* **PASSAGE PROVIDED**:
++++

The ACLU had been running ads in Tennessee newspapers, offering to pay expenses for any teacher who would volunteer to participate in a court challenge to the new law. George Rappleyea, manager of a mining company, noticed the ad and convinced local businessmen that such a trial would put Dayton on the map, which it did, and hopefully lift its sagging economy.
The men approached Scopes and asked if he would agree to say he had violated the law and be served with a warrant.5 They were so eager to have the trial that when they learned Chattanooga was trying to get its own court case going, Daytonians threatened to boycott Chattanooga merchants, and Scope's indictment was accelerated.6
Everything happened with Scopes's consent. John Scopes did believe in evolution. However, his trial was not instigated by witch-hunting fundamentalists, but by the ACLU, which not only paid the defense's costs, but offered to pay the prosecution's as well (an offer subsequently declined).
In the movie, Henry Drummond is Cates's (Scopes's) sole attorney, portrayed as the underdog fighting the system-represented by the state, Brady (Bryan), and a bigoted judge. In real life, Clarence Darrow brought a team of lawyers to Dayton, including ACLU heavyweight, Arthur Garfield Hays.

++++

* **TASK DESCRIPTION**: Rewrite the stretch from "The ACLU had" through "its sagging economy." in the passage on the Scopes trial, putting "the town" in place of "Dayton". The data here is not needed.

* **DATA PROVIDED**:
++++

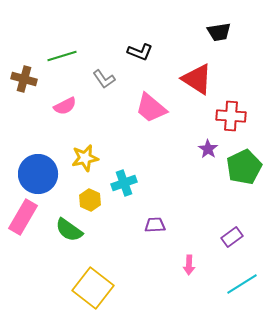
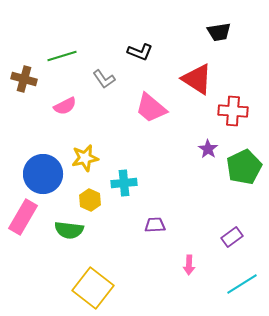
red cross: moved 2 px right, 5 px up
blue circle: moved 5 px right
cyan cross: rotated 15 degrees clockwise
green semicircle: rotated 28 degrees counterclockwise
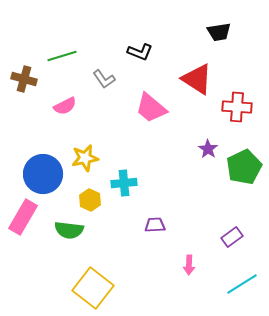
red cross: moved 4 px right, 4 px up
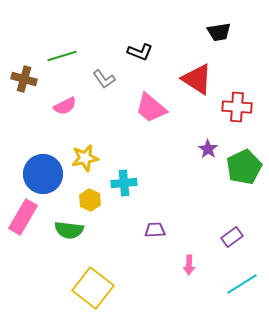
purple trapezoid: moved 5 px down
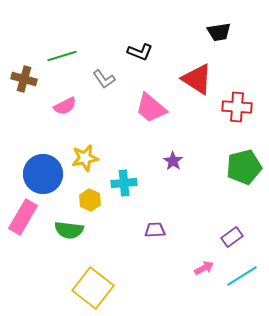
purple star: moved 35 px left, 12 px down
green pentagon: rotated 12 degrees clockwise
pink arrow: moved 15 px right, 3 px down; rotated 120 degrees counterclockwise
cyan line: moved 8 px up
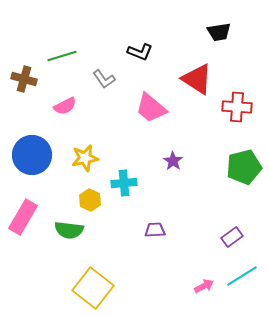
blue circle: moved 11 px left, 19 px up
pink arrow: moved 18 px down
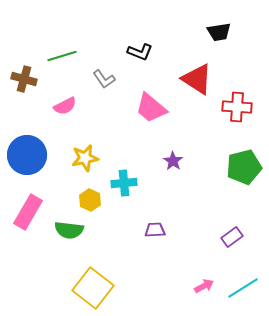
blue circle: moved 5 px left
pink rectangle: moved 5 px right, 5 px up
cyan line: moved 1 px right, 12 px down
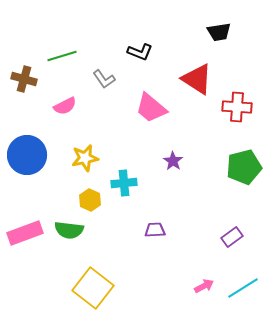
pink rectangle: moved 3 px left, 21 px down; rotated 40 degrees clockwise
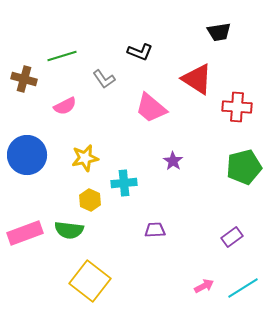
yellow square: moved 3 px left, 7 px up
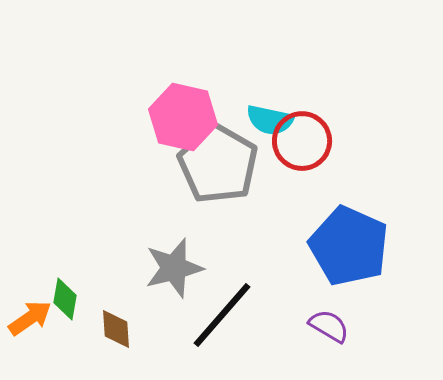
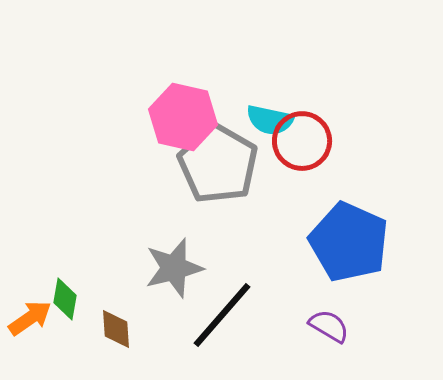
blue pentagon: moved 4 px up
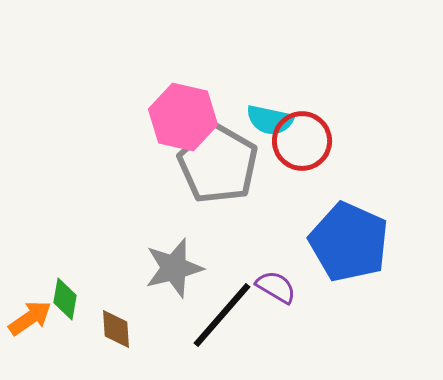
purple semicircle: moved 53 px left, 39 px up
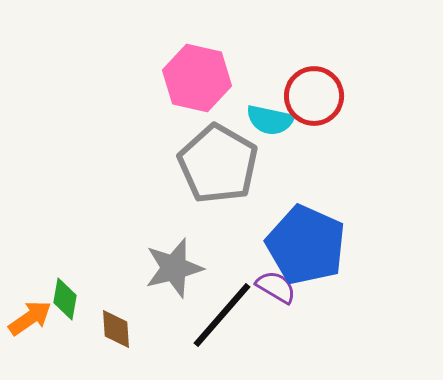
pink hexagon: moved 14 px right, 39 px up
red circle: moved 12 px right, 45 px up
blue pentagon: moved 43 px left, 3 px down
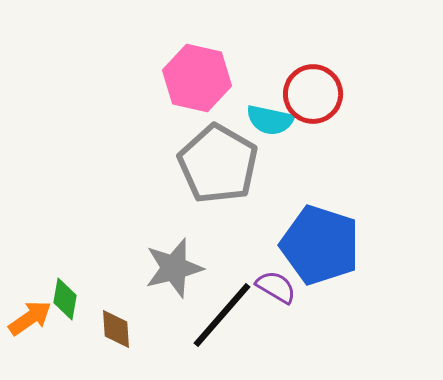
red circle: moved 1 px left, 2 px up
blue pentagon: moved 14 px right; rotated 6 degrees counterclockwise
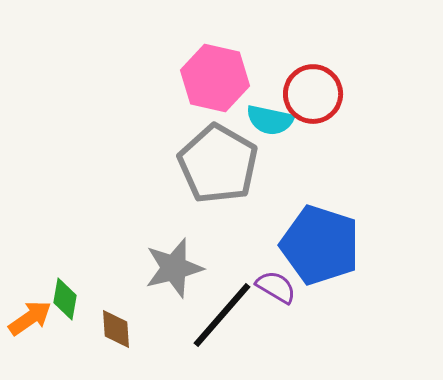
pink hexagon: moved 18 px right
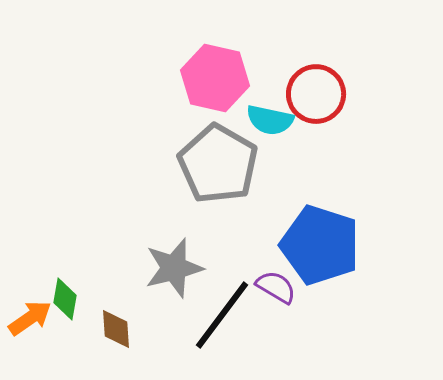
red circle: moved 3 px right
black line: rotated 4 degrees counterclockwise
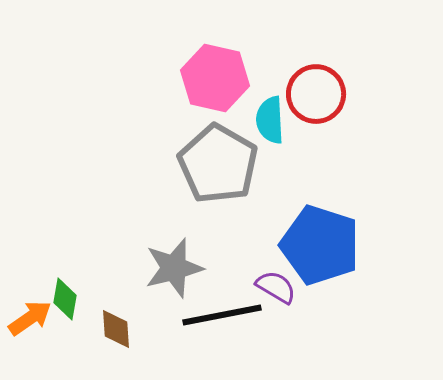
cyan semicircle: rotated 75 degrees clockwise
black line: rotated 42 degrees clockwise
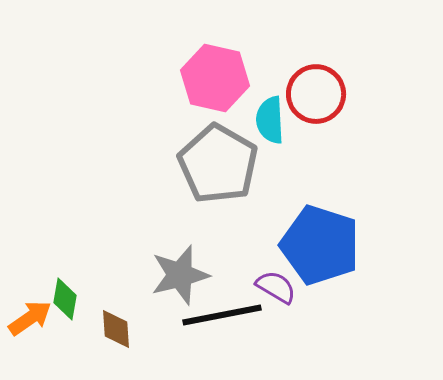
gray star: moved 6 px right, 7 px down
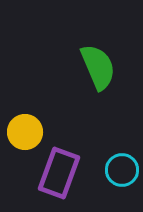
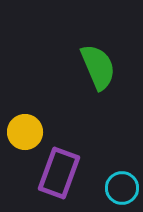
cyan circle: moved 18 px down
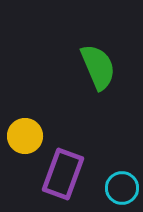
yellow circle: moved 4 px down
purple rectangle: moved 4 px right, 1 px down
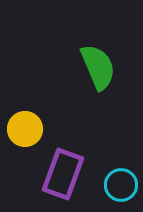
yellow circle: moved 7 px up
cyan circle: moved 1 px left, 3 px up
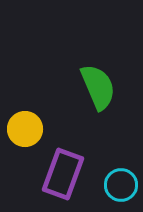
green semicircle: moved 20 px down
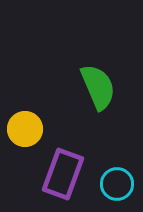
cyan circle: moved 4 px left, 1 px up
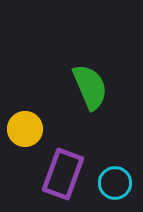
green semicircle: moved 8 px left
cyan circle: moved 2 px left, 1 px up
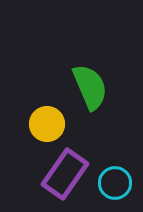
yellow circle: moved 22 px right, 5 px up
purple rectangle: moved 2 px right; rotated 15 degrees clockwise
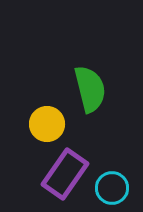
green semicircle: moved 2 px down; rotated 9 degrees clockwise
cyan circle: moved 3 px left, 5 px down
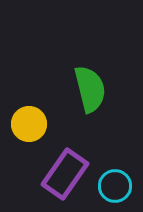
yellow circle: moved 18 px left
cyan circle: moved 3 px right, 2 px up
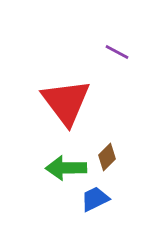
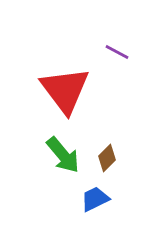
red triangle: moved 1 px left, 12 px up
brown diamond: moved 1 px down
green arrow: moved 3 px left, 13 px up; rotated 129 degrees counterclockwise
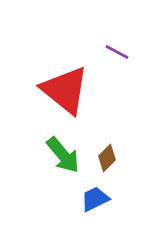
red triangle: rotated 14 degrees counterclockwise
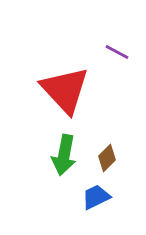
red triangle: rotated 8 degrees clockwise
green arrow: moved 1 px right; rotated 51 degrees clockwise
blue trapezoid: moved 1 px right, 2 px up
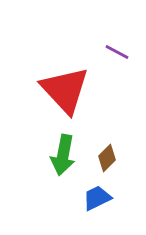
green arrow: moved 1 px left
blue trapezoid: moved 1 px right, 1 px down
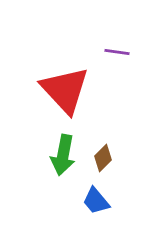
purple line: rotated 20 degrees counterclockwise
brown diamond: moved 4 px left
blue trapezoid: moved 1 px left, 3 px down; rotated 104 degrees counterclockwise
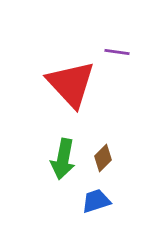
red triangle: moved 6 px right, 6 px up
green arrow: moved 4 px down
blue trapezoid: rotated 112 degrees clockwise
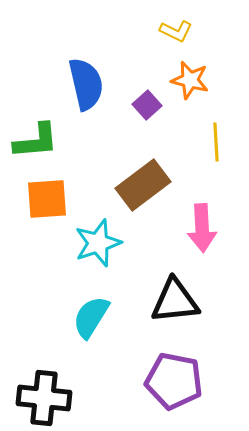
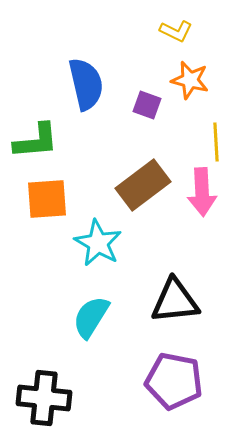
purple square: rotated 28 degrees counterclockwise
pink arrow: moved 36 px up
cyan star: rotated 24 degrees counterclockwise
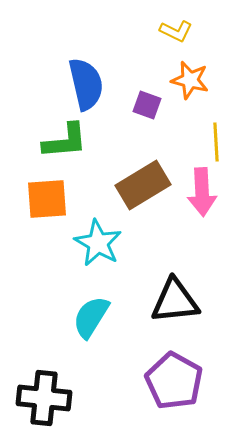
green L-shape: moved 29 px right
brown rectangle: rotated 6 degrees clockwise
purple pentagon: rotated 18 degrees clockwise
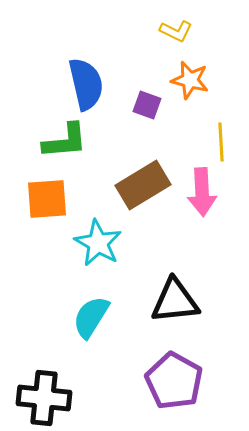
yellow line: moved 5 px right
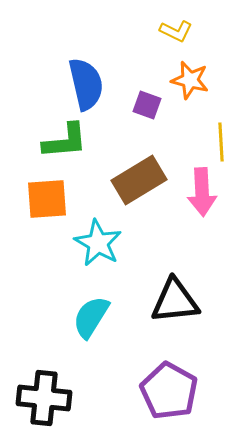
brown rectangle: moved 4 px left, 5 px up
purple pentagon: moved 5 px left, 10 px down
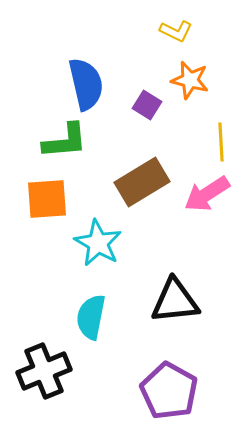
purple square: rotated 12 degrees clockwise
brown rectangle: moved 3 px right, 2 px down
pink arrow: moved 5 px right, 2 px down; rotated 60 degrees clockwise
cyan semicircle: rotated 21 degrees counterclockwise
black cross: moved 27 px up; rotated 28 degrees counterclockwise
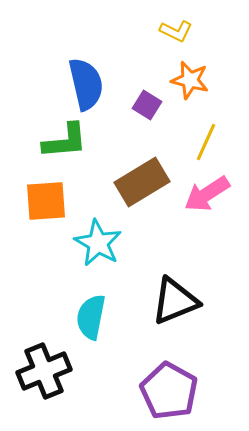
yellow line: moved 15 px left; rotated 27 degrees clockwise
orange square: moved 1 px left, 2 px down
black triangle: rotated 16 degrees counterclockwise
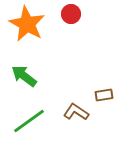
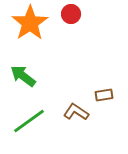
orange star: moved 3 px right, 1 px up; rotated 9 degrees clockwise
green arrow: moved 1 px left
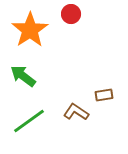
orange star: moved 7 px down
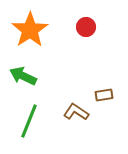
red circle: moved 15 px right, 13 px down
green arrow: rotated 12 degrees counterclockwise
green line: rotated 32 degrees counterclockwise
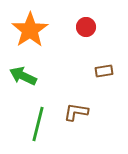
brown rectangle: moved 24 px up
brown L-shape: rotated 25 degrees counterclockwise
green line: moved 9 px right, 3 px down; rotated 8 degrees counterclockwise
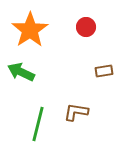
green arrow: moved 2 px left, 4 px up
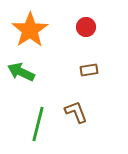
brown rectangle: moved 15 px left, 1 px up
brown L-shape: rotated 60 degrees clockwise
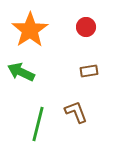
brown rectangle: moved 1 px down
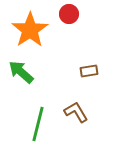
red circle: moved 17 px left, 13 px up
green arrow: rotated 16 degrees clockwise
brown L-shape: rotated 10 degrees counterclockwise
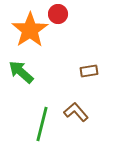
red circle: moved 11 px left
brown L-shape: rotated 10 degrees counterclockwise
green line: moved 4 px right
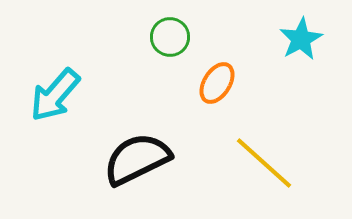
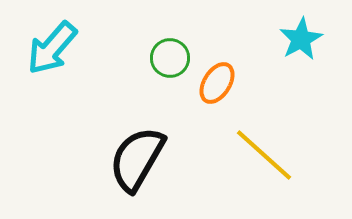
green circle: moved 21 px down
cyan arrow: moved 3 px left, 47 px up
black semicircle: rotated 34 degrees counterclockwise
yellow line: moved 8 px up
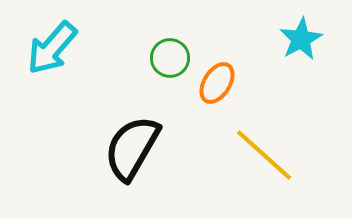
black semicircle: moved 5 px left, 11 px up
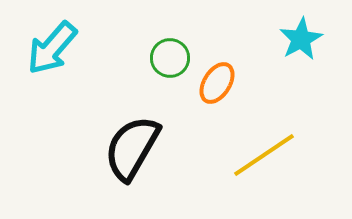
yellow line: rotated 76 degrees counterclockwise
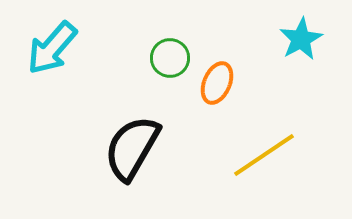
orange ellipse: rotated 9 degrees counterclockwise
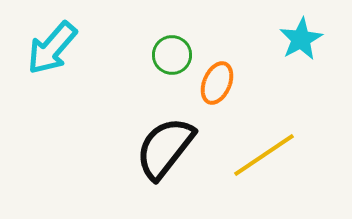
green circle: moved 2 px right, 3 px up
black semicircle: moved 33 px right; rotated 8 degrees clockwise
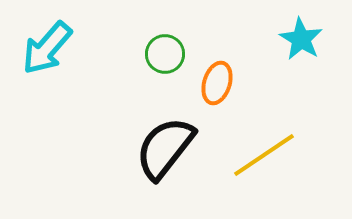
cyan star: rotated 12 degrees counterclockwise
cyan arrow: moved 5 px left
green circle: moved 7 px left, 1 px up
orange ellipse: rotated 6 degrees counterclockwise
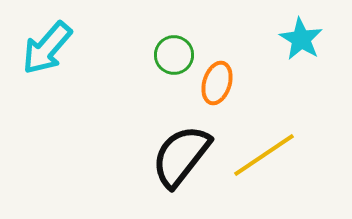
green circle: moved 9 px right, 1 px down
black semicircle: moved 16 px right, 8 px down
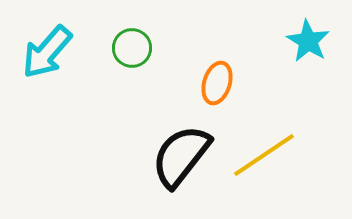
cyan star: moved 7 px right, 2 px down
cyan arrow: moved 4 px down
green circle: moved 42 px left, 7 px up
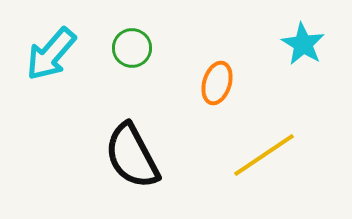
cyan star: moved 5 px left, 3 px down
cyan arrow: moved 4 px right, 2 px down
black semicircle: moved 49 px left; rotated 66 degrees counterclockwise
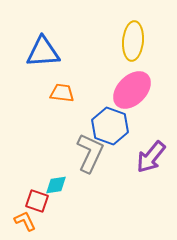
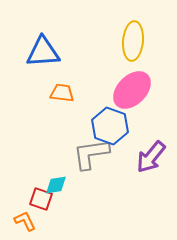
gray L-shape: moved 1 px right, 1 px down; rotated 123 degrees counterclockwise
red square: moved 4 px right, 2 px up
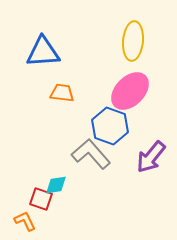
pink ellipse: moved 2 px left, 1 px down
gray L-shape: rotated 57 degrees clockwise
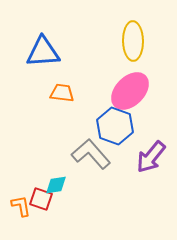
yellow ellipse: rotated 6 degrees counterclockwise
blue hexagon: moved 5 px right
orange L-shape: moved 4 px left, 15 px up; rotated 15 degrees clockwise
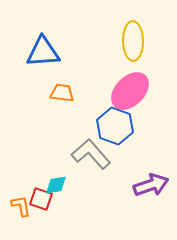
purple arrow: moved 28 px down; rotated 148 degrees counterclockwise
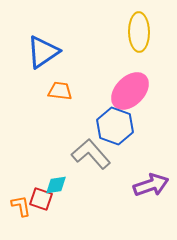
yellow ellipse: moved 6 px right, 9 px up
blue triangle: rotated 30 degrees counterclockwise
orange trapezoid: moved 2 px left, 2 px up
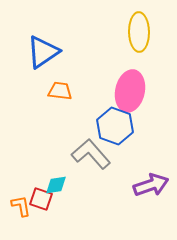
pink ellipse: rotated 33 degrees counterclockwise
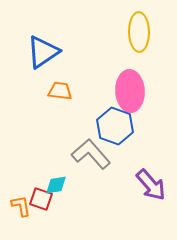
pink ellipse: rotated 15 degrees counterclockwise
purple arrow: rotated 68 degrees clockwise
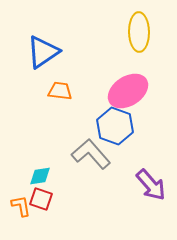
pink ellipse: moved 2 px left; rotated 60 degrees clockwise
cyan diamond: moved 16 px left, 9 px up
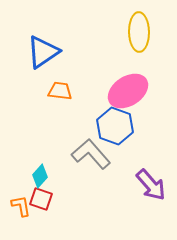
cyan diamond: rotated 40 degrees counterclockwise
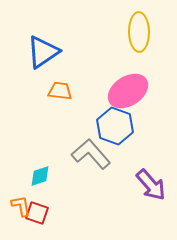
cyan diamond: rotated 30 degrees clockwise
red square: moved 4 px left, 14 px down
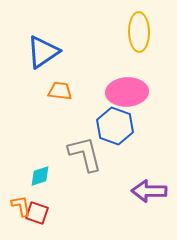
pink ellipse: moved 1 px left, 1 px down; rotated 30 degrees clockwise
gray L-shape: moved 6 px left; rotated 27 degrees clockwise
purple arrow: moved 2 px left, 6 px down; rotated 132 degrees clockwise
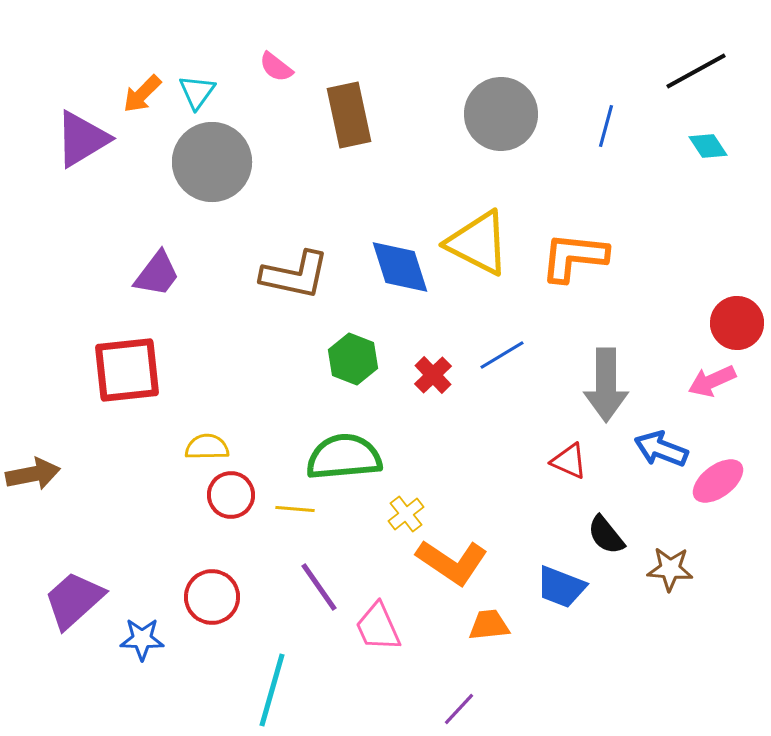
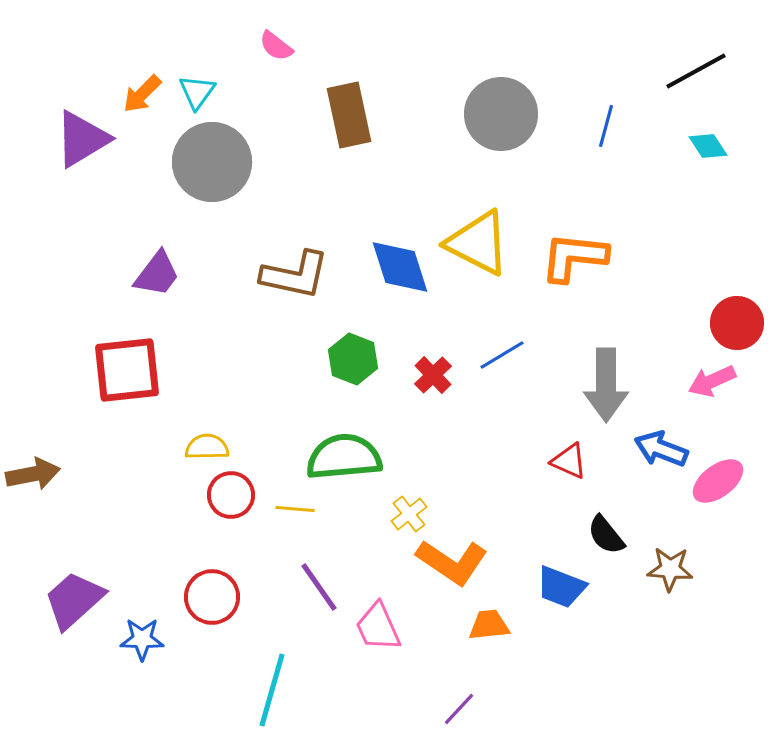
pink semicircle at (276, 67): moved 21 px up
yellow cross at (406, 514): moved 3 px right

++++

* **SOLUTION TO THE EXERCISE**:
The ACLU had been running ads in Tennessee newspapers, offering to pay expenses for any teacher who would volunteer to participate in a court challenge to the new law. George Rappleyea, manager of a mining company, noticed the ad and convinced local businessmen that such a trial would put the town on the map, which it did, and hopefully lift its sagging economy.